- Directions for this task -
Whenever a picture appears in the data, skip it and write out all other material exactly.

- Given records -
------------------------------------------------------------------------

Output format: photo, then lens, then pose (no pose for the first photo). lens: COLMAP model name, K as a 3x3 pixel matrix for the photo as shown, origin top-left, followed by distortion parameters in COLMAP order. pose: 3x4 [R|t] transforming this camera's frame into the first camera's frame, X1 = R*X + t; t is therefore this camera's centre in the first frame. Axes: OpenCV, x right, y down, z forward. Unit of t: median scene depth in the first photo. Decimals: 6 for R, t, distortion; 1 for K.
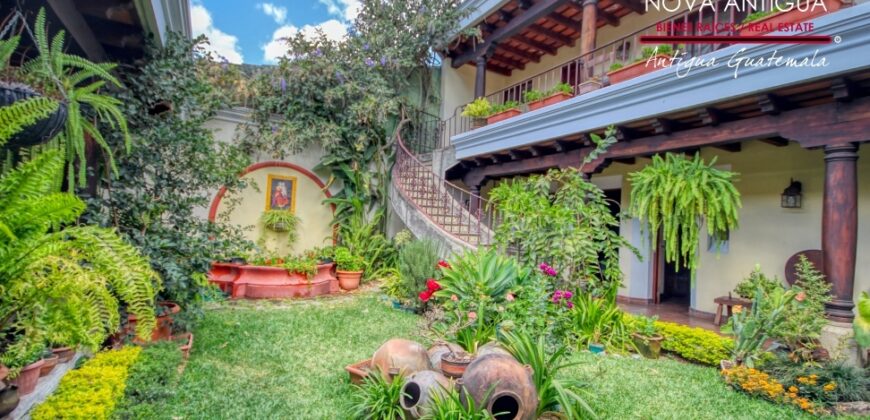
lens RADIAL K [[425.6, 0, 440.9], [0, 425.6, 213.5], [0, 0, 1]] dist [0.001095, 0.000480]
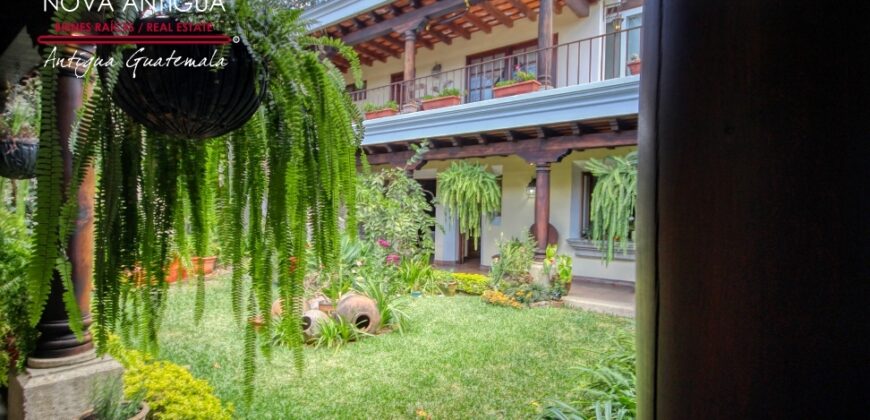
lens RADIAL K [[425.6, 0, 440.9], [0, 425.6, 213.5], [0, 0, 1]] dist [0.001095, 0.000480]
pose [[0.926226, -0.036231, 0.375225, -0.096479], [0.016191, 0.998275, 0.056426, -0.044508], [-0.376622, -0.046188, 0.925215, -0.368341]]
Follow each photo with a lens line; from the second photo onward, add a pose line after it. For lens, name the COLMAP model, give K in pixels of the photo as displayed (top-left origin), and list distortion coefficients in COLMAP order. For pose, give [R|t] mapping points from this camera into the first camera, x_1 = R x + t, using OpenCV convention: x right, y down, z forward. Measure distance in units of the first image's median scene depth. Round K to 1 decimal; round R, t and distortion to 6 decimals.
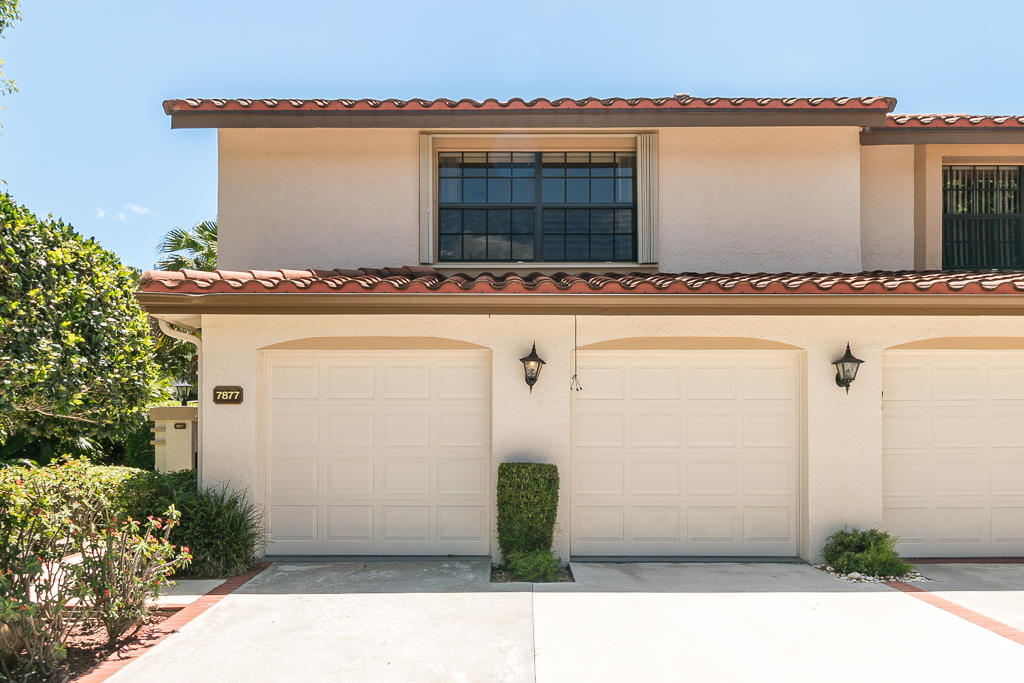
lens RADIAL K [[798.9, 0, 499.4], [0, 798.9, 390.2], [0, 0, 1]] dist [0.001318, 0.001882]
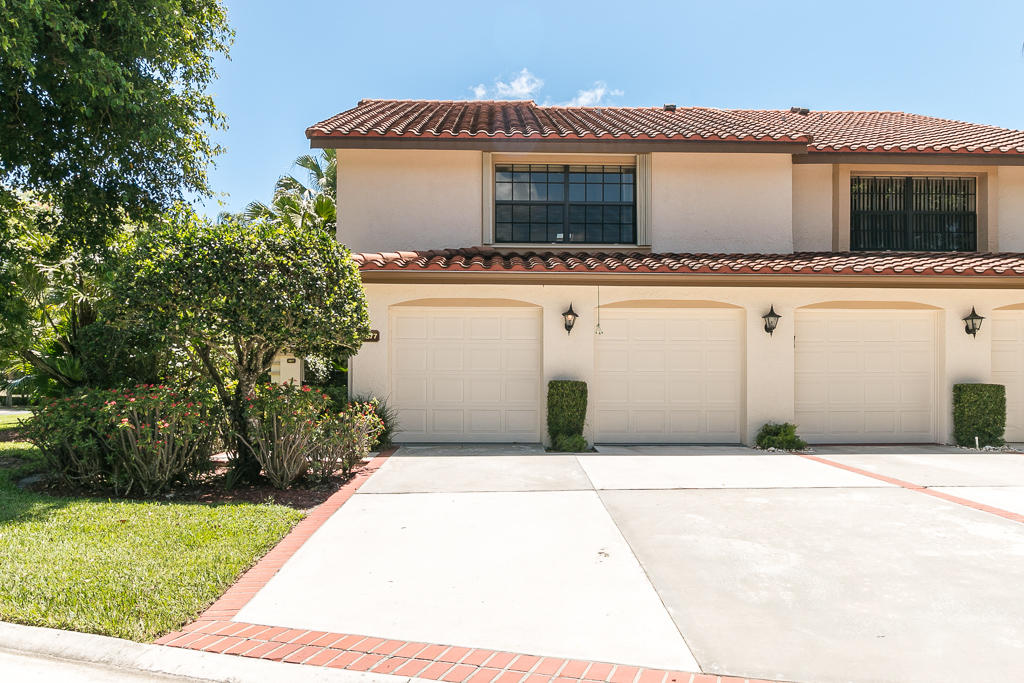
lens RADIAL K [[852.3, 0, 512.8], [0, 852.3, 339.5], [0, 0, 1]] dist [-0.003950, -0.001644]
pose [[0.999326, 0.004410, 0.036431, -0.126232], [-0.004421, 0.999990, 0.000224, 0.011113], [-0.036429, -0.000385, 0.999336, -0.627640]]
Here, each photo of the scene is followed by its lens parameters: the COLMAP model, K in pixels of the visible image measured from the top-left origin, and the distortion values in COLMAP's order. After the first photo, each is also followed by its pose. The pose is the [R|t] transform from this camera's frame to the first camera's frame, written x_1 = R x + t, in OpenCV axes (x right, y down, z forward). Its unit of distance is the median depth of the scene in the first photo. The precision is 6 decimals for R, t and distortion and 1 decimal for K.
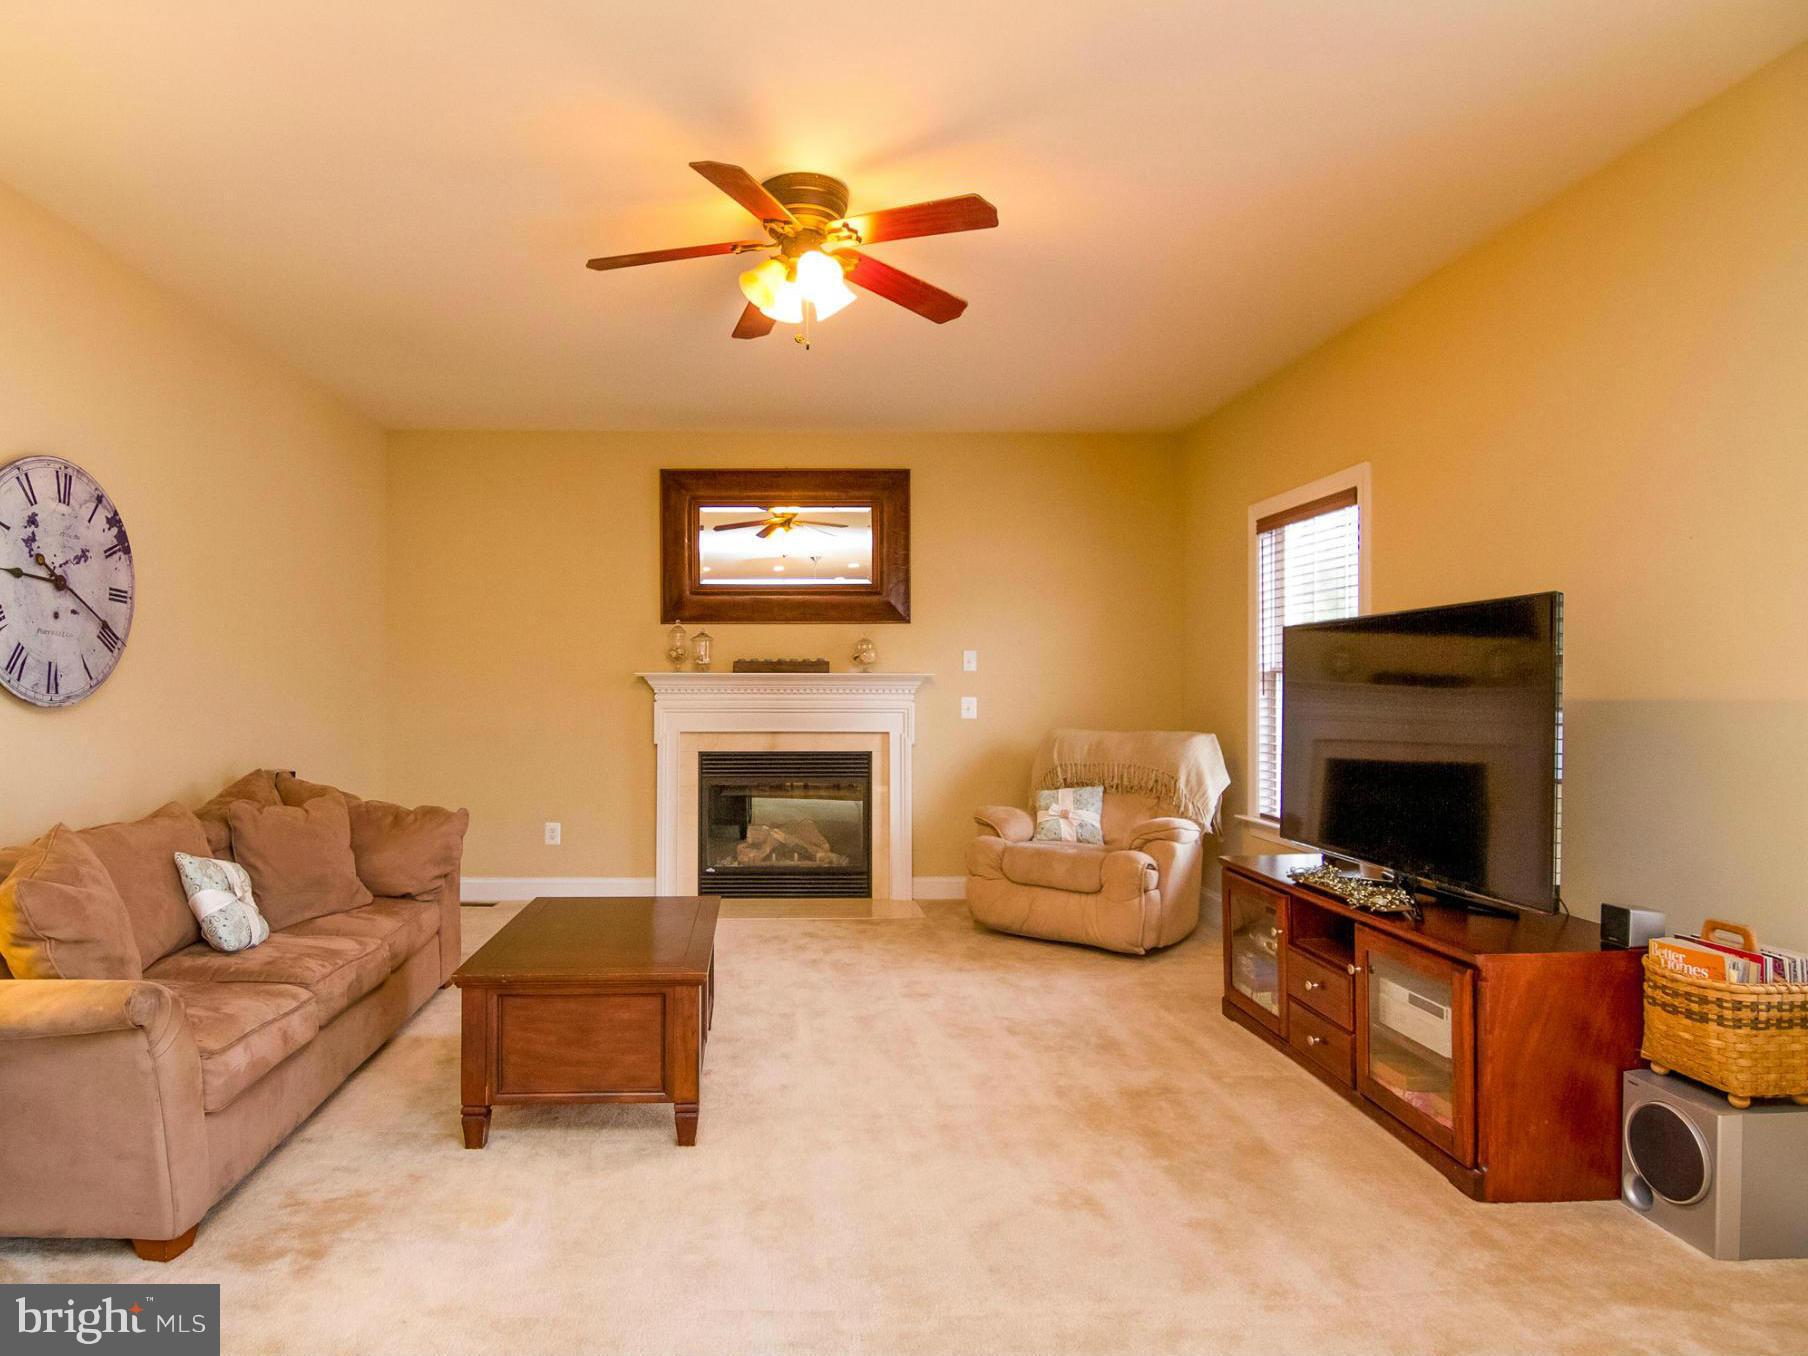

------------------------------------------------------------------------

- Output below -
Output format: photo, then lens, then pose (no pose for the first photo). lens: COLMAP model name, K as a 3x3 pixel matrix for the photo as shown, origin top-left, followed by distortion parameters in COLMAP order. pose: 3x4 [R|t] transforming this camera's frame into the first camera's frame, X1 = R*X + t; t is therefore this camera's centre in the first frame. Axes: OpenCV, x right, y down, z forward. Unit of t: median scene depth in the first photo. Decimals: 6 for R, t, distortion; 1 for K.
lens RADIAL K [[425.6, 0, 440.9], [0, 425.6, 213.5], [0, 0, 1]] dist [0.001095, 0.000480]
lens RADIAL K [[425.6, 0, 440.9], [0, 425.6, 213.5], [0, 0, 1]] dist [0.001095, 0.000480]
pose [[0.926226, -0.036231, 0.375225, -0.096479], [0.016191, 0.998275, 0.056426, -0.044508], [-0.376622, -0.046188, 0.925215, -0.368341]]
Follow each photo with a lens line; from the second photo onward, add a pose line after it. For lens, name the COLMAP model, give K in pixels of the photo as displayed (top-left origin), and list distortion coefficients in COLMAP order. For pose, give [R|t] mapping points from this camera into the first camera, x_1 = R x + t, using OpenCV convention: x right, y down, z forward. Measure distance in units of the first image's median scene depth. Round K to 1 decimal; round R, t and distortion to 6 decimals.
lens RADIAL K [[798.9, 0, 499.4], [0, 798.9, 390.2], [0, 0, 1]] dist [0.001318, 0.001882]
lens RADIAL K [[852.3, 0, 512.8], [0, 852.3, 339.5], [0, 0, 1]] dist [-0.003950, -0.001644]
pose [[0.999326, 0.004410, 0.036431, -0.126232], [-0.004421, 0.999990, 0.000224, 0.011113], [-0.036429, -0.000385, 0.999336, -0.627640]]
Here, each photo of the scene is followed by its lens parameters: the COLMAP model, K in pixels of the visible image measured from the top-left origin, and the distortion values in COLMAP's order. After the first photo, each is also followed by its pose. The pose is the [R|t] transform from this camera's frame to the first camera's frame, written x_1 = R x + t, in OpenCV axes (x right, y down, z forward). Its unit of distance is the median depth of the scene in the first photo. The precision is 6 decimals for R, t and distortion and 1 decimal for K.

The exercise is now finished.